··· 提供原文 ···

Binary Search Algorithm

MingFong Jhang
Sep 1, 2018 · 5 min read

Binary Search 是在已經排序好的數列裡去找一個數字的演算法,舉例來說在[1, 2, 3, 4, 5] 找出 4 是否存在這個數列當中,並且回傳index

def binary_search(array, target):
lo = 0
hi = len(array) - 1 #[Round1][Round2]
while lo <= hi: # true true
mid = (lo + hi) // 2 # 2 3
if array[mid] == target: # false true
return mid # return
elif array[mid] > target: # false
hi = mid - 1
else: # true
lo = mid + 1 # 3
return -1

相信大家對演算法都很熟悉,但實際上在寫code的時候有很多boundry case 需要考慮,尤其是while loop 一不小心就很可能無窮迴圈了。例如:

while lo <= hi:  # 如果寫成 < 會少考慮到最後一個element
hi = mid - 1 # 如果忘了 -1 或是 +1 會變成無窮迴圈
lo = mid + 1

Binary Search in Array with Duplicate

當數列中有重複的數字的時候,[1, 2, 3, 4, 4, 4, 4, 4, 5],上面的code會回傳target 的任一個index,有些情形下我們必須回傳target的第一個index或者是最後一個index

def binary_search_first(array, target):
lo = 0
hi = len(array) - 1
while lo <= hi:
mid = (lo + hi) // 2
if array[mid] < target:
lo = mid + 1
else:
hi = mid - 1
return lo
def binary_search_last(array, target):
lo = 0
hi = len(array) - 1
while lo <= hi:
mid = (lo + hi) // 2
if array[mid] <= target:
lo = mid + 1
else:
hi = mid - 1
return lo - 1

心法

if array[mid] <  target   # lo會是第一個不滿足 < target 
lo = mid + 1 # 也就是 target <= array[lo]
if array[mid] <= target # lo會是第一個不滿足 <= target
lo = mid + 1 # 也就是 target < array[lo]

這邊我的重點只要注意 lo 就好,因為最後也是return lo。在 binary_search_first 裡

if array[mid] < target:
lo = mid + 1
else: #array[mid] >= target
hi = mid - 1

這個條件代表説 mid 還沒走到target 所以 lo 可以再從mid 再加一步,但是當mid走到target的時候,就必須把hi 從mid 退一步。

···

任務說明 A ▸
判斷下列三項敘述是否符合二分搜尋一文:(i) binary_search_first 最後回傳的是 lo;(ii) 數列中有重複數字時,第一段程式碼一定回傳 target 的第一個 index;(iii) while 條件若寫成 lo < hi,會漏掉最後一個元素。每項以「是」或「否」作答,並逐字引用原文中決定答案的字句。
任務說明 B ▸
從二分搜尋一文的最後一句之後接著往下寫。
下列資料取自其他來源,與二分搜尋一文無關。

··· 所示資料 ···

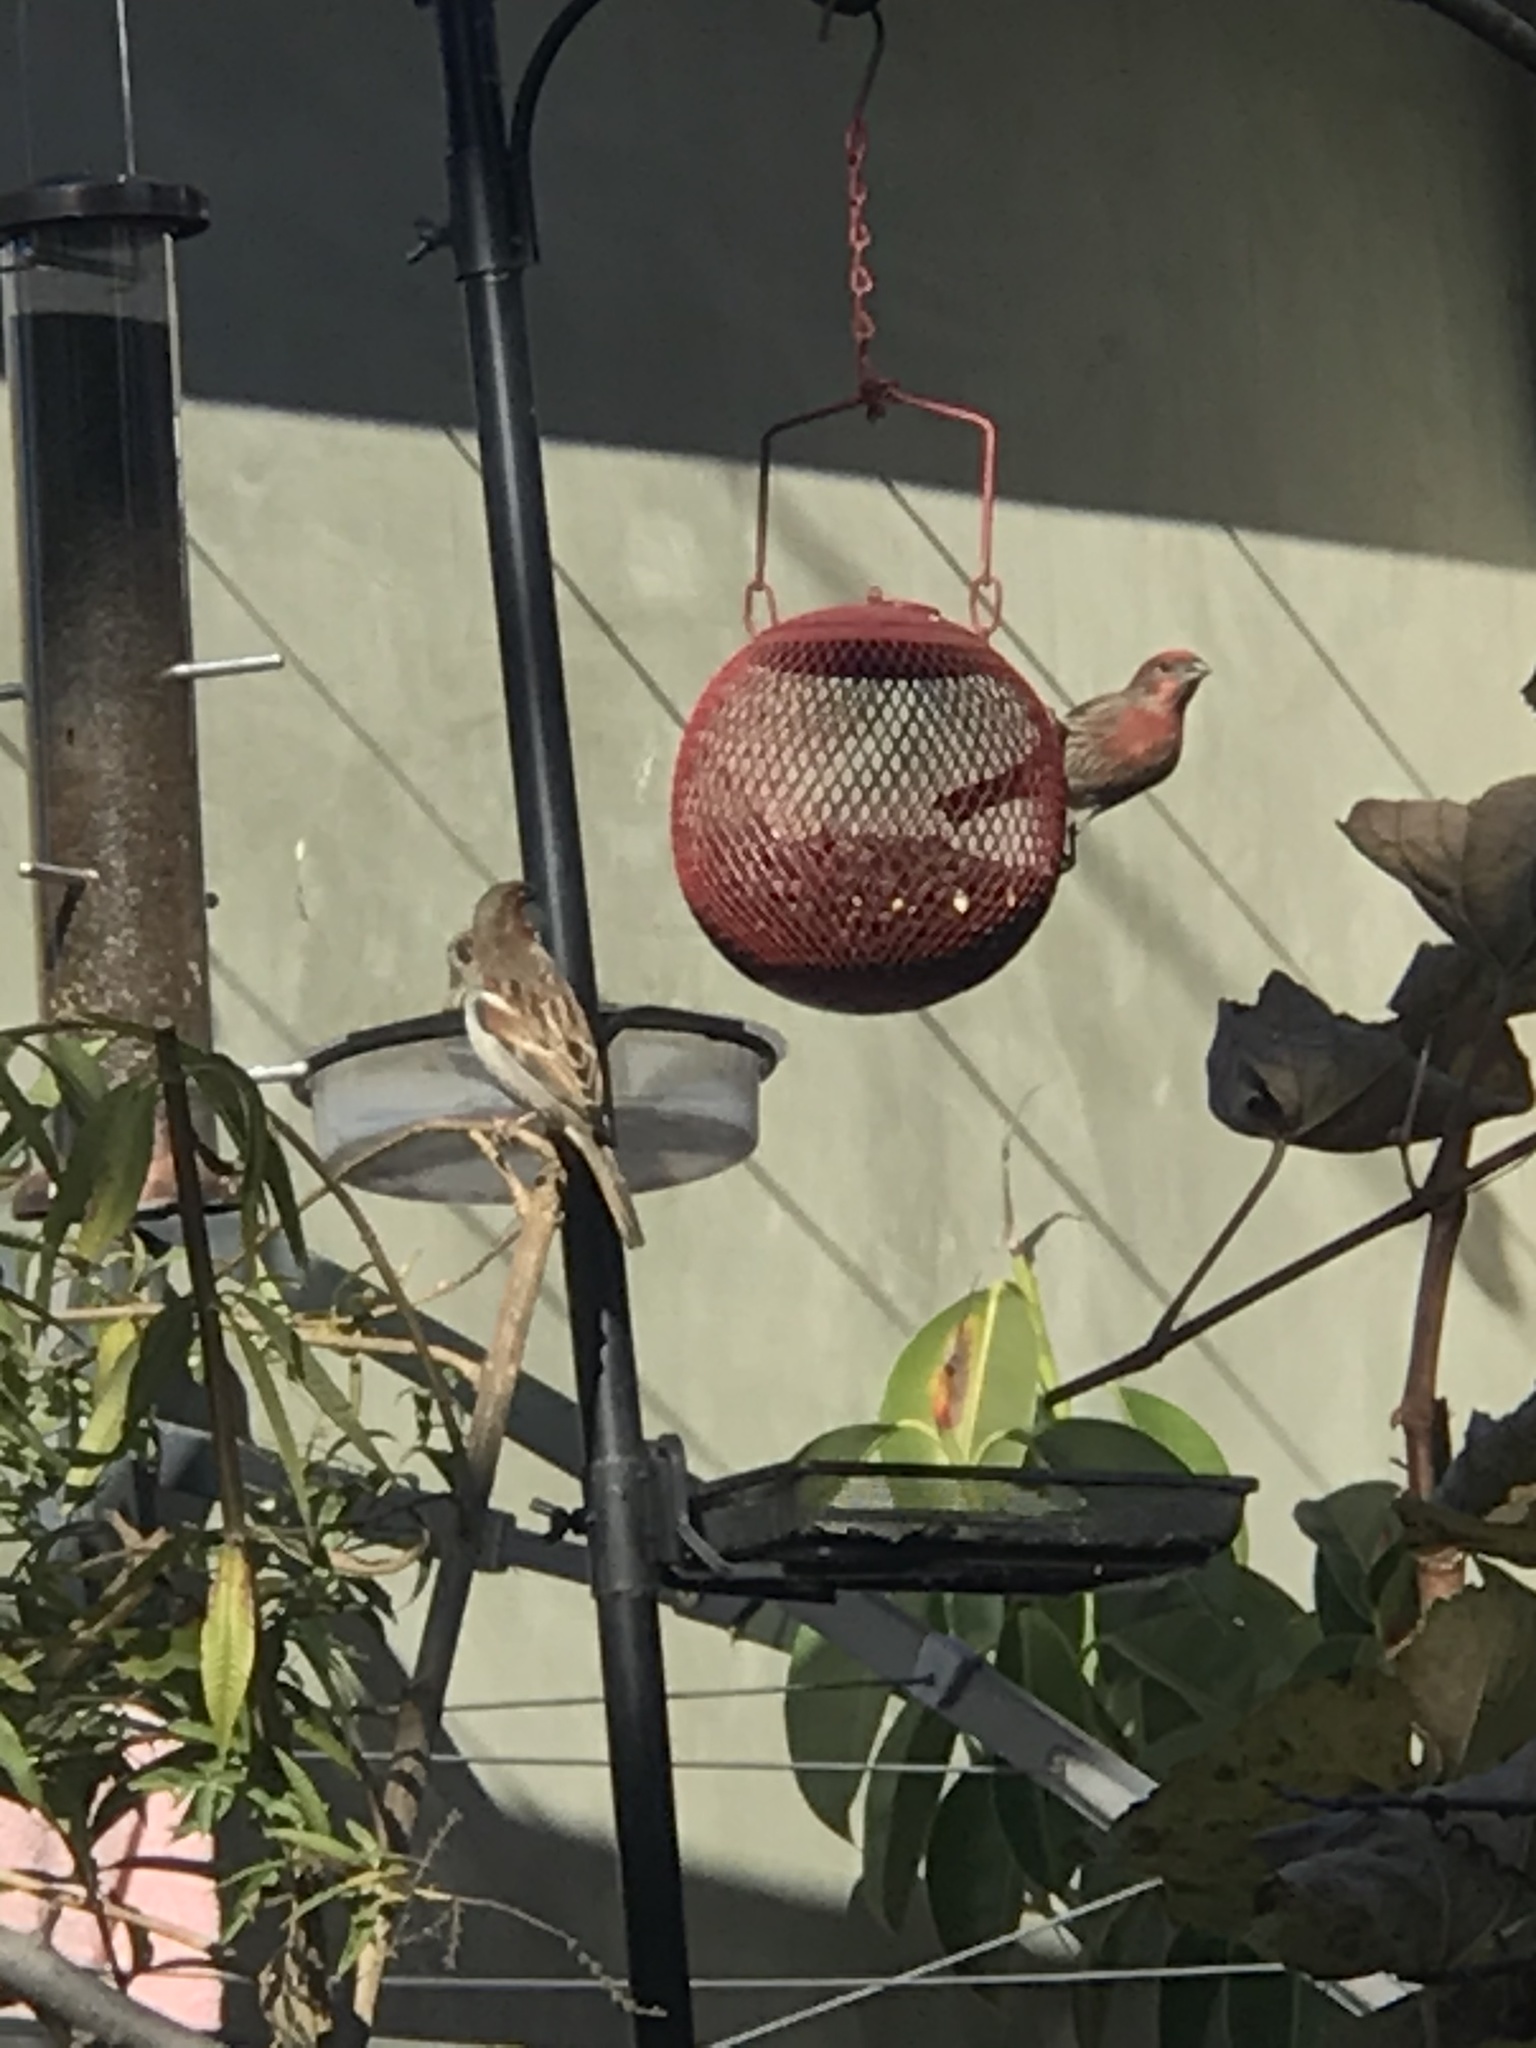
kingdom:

···

最終答案 A ▸
(i) 是:「因為最後也是return lo」
(ii) 否:「上面的code會回傳target 的任一個index」
(iii) 是:「如果寫成 < 會少考慮到最後一個element」

最終答案 B ▸
但這時候會擔心一件事情,如果這時候的mid 已經是 first index的話不就錯了嗎? 例如說 [1, 2, 3, 4, 4, 4, 4, 4, 5],mid = 3,如果退一步則 hi = 2 感覺會出問題!

神奇的是這個 hi 就不會再被更新了,因為mid < hi → array[mid] < target。所以現在只有lo 會一直往前走,直到lo == hi,進入while lo ≤ hi 的最後

lo == hi                  # lo == hi == 2
mid = (lo + hi) // 2 # mid = lo
if array[mid] < target: # true
lo = mid + 1 # lo = lo + 1
return lo # lo == 3

Find Rank

有時候問題是 find the number of element < target 或是 find the number of element ≤ target 這樣的問題其實跟上面find first/last index是一模一樣的

(*只差 return lo -1 這步改成 return lo)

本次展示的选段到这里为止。